De rest van de kleine stadstuin was keurig afgedekt met oubollige grindtegels. Hoewel nog steeds veel (te veel) mensen bijzonder gelukkig worden van een tegeltuin, is het voor mij juist een regelrechte aanslag op mijn gelukbeleving. Ik bleef maar denken aan die promotieleus van tuincentra en bouwmarkten voor groenere tuintjes: ‘tegel eruit, plant erin‘.

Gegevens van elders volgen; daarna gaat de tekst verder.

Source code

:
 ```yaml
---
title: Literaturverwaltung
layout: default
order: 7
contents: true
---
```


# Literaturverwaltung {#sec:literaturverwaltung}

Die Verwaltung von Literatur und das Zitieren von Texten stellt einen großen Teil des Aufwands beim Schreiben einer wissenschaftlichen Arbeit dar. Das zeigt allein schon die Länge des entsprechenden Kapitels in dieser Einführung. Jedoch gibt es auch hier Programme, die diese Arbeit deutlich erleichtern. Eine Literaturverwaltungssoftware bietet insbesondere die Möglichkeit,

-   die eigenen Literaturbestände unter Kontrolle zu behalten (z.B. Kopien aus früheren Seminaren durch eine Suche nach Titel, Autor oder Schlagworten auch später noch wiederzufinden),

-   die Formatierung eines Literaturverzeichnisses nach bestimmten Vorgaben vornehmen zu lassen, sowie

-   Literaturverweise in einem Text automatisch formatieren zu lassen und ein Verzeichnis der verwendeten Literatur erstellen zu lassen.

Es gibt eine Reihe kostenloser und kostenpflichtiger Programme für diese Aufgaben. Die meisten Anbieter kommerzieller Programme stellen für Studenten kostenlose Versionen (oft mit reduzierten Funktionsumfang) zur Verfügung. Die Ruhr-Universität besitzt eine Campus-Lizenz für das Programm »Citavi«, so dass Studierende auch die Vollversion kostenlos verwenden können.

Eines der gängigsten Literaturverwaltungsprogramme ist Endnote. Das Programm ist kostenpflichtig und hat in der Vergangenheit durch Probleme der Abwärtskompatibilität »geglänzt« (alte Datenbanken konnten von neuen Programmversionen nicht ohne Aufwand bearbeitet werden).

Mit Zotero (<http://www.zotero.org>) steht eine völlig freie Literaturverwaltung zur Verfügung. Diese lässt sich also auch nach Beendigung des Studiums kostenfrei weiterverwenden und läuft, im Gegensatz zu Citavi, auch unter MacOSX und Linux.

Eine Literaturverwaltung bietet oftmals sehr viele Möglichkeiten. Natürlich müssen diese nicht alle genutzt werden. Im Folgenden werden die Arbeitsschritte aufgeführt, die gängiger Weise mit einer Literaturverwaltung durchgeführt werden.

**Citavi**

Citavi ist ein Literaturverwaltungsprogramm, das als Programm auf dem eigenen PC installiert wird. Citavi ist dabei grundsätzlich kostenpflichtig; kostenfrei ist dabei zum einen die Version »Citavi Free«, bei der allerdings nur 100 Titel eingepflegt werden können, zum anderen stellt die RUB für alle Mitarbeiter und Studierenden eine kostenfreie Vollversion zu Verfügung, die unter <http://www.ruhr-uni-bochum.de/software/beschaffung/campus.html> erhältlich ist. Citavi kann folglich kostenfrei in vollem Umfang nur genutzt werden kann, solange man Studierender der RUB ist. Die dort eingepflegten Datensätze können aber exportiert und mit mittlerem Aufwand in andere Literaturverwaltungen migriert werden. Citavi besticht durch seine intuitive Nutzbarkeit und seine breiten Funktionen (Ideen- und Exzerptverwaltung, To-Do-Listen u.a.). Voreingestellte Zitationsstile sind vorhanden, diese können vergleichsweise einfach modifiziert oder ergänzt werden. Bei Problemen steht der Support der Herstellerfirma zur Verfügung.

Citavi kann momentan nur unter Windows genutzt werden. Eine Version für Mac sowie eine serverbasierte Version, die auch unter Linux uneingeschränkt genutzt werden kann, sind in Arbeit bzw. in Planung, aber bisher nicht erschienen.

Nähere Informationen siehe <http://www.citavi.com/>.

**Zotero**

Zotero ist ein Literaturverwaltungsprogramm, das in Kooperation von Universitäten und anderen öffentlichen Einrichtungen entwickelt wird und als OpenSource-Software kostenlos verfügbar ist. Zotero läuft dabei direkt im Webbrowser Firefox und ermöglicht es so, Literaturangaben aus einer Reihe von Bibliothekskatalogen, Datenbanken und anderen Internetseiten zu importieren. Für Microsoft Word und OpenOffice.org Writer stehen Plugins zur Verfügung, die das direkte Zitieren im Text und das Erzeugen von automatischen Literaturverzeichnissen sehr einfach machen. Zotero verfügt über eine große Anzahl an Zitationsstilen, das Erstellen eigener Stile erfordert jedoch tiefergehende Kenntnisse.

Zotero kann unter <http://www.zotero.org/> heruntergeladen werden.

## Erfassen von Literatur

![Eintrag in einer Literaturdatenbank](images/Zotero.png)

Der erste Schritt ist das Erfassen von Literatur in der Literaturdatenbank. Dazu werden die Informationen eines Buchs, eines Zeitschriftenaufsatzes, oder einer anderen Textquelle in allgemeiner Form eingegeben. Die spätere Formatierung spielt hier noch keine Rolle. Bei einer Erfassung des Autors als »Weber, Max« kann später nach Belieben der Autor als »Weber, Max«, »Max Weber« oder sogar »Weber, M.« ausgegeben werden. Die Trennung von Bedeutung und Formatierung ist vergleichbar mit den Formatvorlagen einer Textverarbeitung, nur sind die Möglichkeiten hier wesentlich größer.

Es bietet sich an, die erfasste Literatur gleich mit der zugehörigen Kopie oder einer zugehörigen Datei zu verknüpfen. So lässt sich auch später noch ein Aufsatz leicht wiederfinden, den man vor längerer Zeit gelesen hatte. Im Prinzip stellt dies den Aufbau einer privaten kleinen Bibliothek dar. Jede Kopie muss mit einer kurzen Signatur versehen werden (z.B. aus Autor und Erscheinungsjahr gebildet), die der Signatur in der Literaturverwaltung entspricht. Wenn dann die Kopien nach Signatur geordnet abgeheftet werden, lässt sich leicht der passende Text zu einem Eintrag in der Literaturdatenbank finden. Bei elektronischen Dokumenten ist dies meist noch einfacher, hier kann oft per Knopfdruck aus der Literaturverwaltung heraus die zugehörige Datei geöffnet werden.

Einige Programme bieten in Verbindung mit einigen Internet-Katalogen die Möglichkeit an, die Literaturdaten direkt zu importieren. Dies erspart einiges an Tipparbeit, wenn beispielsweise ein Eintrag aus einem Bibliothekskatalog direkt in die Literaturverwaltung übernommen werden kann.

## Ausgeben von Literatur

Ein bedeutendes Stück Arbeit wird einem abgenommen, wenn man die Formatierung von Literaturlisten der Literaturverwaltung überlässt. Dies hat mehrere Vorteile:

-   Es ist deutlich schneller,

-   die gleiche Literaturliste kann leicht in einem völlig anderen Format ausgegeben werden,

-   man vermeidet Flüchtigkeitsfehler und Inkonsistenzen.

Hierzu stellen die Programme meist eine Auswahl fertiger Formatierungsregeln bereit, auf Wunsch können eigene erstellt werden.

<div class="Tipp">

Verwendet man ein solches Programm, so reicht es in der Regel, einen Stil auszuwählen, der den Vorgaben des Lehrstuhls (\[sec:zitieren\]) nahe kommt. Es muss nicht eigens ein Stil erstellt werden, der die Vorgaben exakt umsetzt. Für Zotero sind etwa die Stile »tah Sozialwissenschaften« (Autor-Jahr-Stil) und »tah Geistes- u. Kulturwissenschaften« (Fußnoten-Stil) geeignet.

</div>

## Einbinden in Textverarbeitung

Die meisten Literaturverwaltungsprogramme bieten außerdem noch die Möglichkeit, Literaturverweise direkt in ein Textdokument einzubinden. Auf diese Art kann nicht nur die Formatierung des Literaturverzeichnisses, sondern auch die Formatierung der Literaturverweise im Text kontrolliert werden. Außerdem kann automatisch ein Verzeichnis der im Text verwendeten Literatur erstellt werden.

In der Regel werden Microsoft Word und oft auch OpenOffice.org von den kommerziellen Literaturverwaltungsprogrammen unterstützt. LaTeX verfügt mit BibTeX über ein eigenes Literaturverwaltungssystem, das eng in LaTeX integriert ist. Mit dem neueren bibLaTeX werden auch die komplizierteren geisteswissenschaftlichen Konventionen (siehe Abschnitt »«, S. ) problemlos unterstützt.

Het grote moment der tuintransformatie
Ik hield me afgelopen jaar staande aan de belofte dat ik de tuin na een nodige raamkozijn-verbouwing geheel naar mijn smaak mocht veranderen. Twee weken geleden was het dan zover: de transformatie van tegeltuin naar stadsparadijsje. Oftewel: een nieuw vlonderterras, schuttingen, een container-ombouw, pergola en stenen plantenbakken. De grootste zegen is toch wel het vertrek van de coniferen. Ik hou van groen, maar geen verstikkend, onnatuurlijk recht gesnoeid groen. Niet dat schuttingen een beter alternatief zijn, maar in een stadstuin heb je weinig andere keuze, als je een beetje privacy blieft.
Na een jaar lang smachtend wachten, konden zelfs de zinderende zomertemperaturen van afgelopen hittegolf me niet meer weerhouden om door te pakken. Een paar tropisch hete dagen lang heb ik het uiterste van mezelf én de nieuwe planten gevraagd, door ze met 40 graden in de tuin te poten (al zijn ze in mijn tuin beter af dan in een klein potje in een tuincentrum). Veel liefde en nog meer water geven; het was het allemaal waard.
Zo goed als klaar
Inmiddels is de tuin klaar, op wat kleine klusjes na. Hoewel het nog voller moet groeien, is het voorlopige resultaat precies wat ik vooraf voor ogen had. Ook fijn: het weer is een stuk gunstiger. Regen afgewisseld door zon en een aangename zomertemperatuur, ik zie de planten groeien en hoor ze zachtjes juichen in hun nieuwe onderkomen.
Het is heerlijk om weer omringd te zijn door bloemen, bijen en vlinders en dat ik weer met mijn handen in de aarde kan wroeten. Een tuin waarin het fijn is om buiten te zijn, waarin ik – hoe klein het oppervlak ook is – kan rondlopen en waarin ik naar hartenlust kan fotograferen.
Op naar het volgende project dat achter mij licht te smachten om uitgepakt te worden: een Ikeabouwpakket.
Een (weg)droomtuin heb je ervan gemaakt!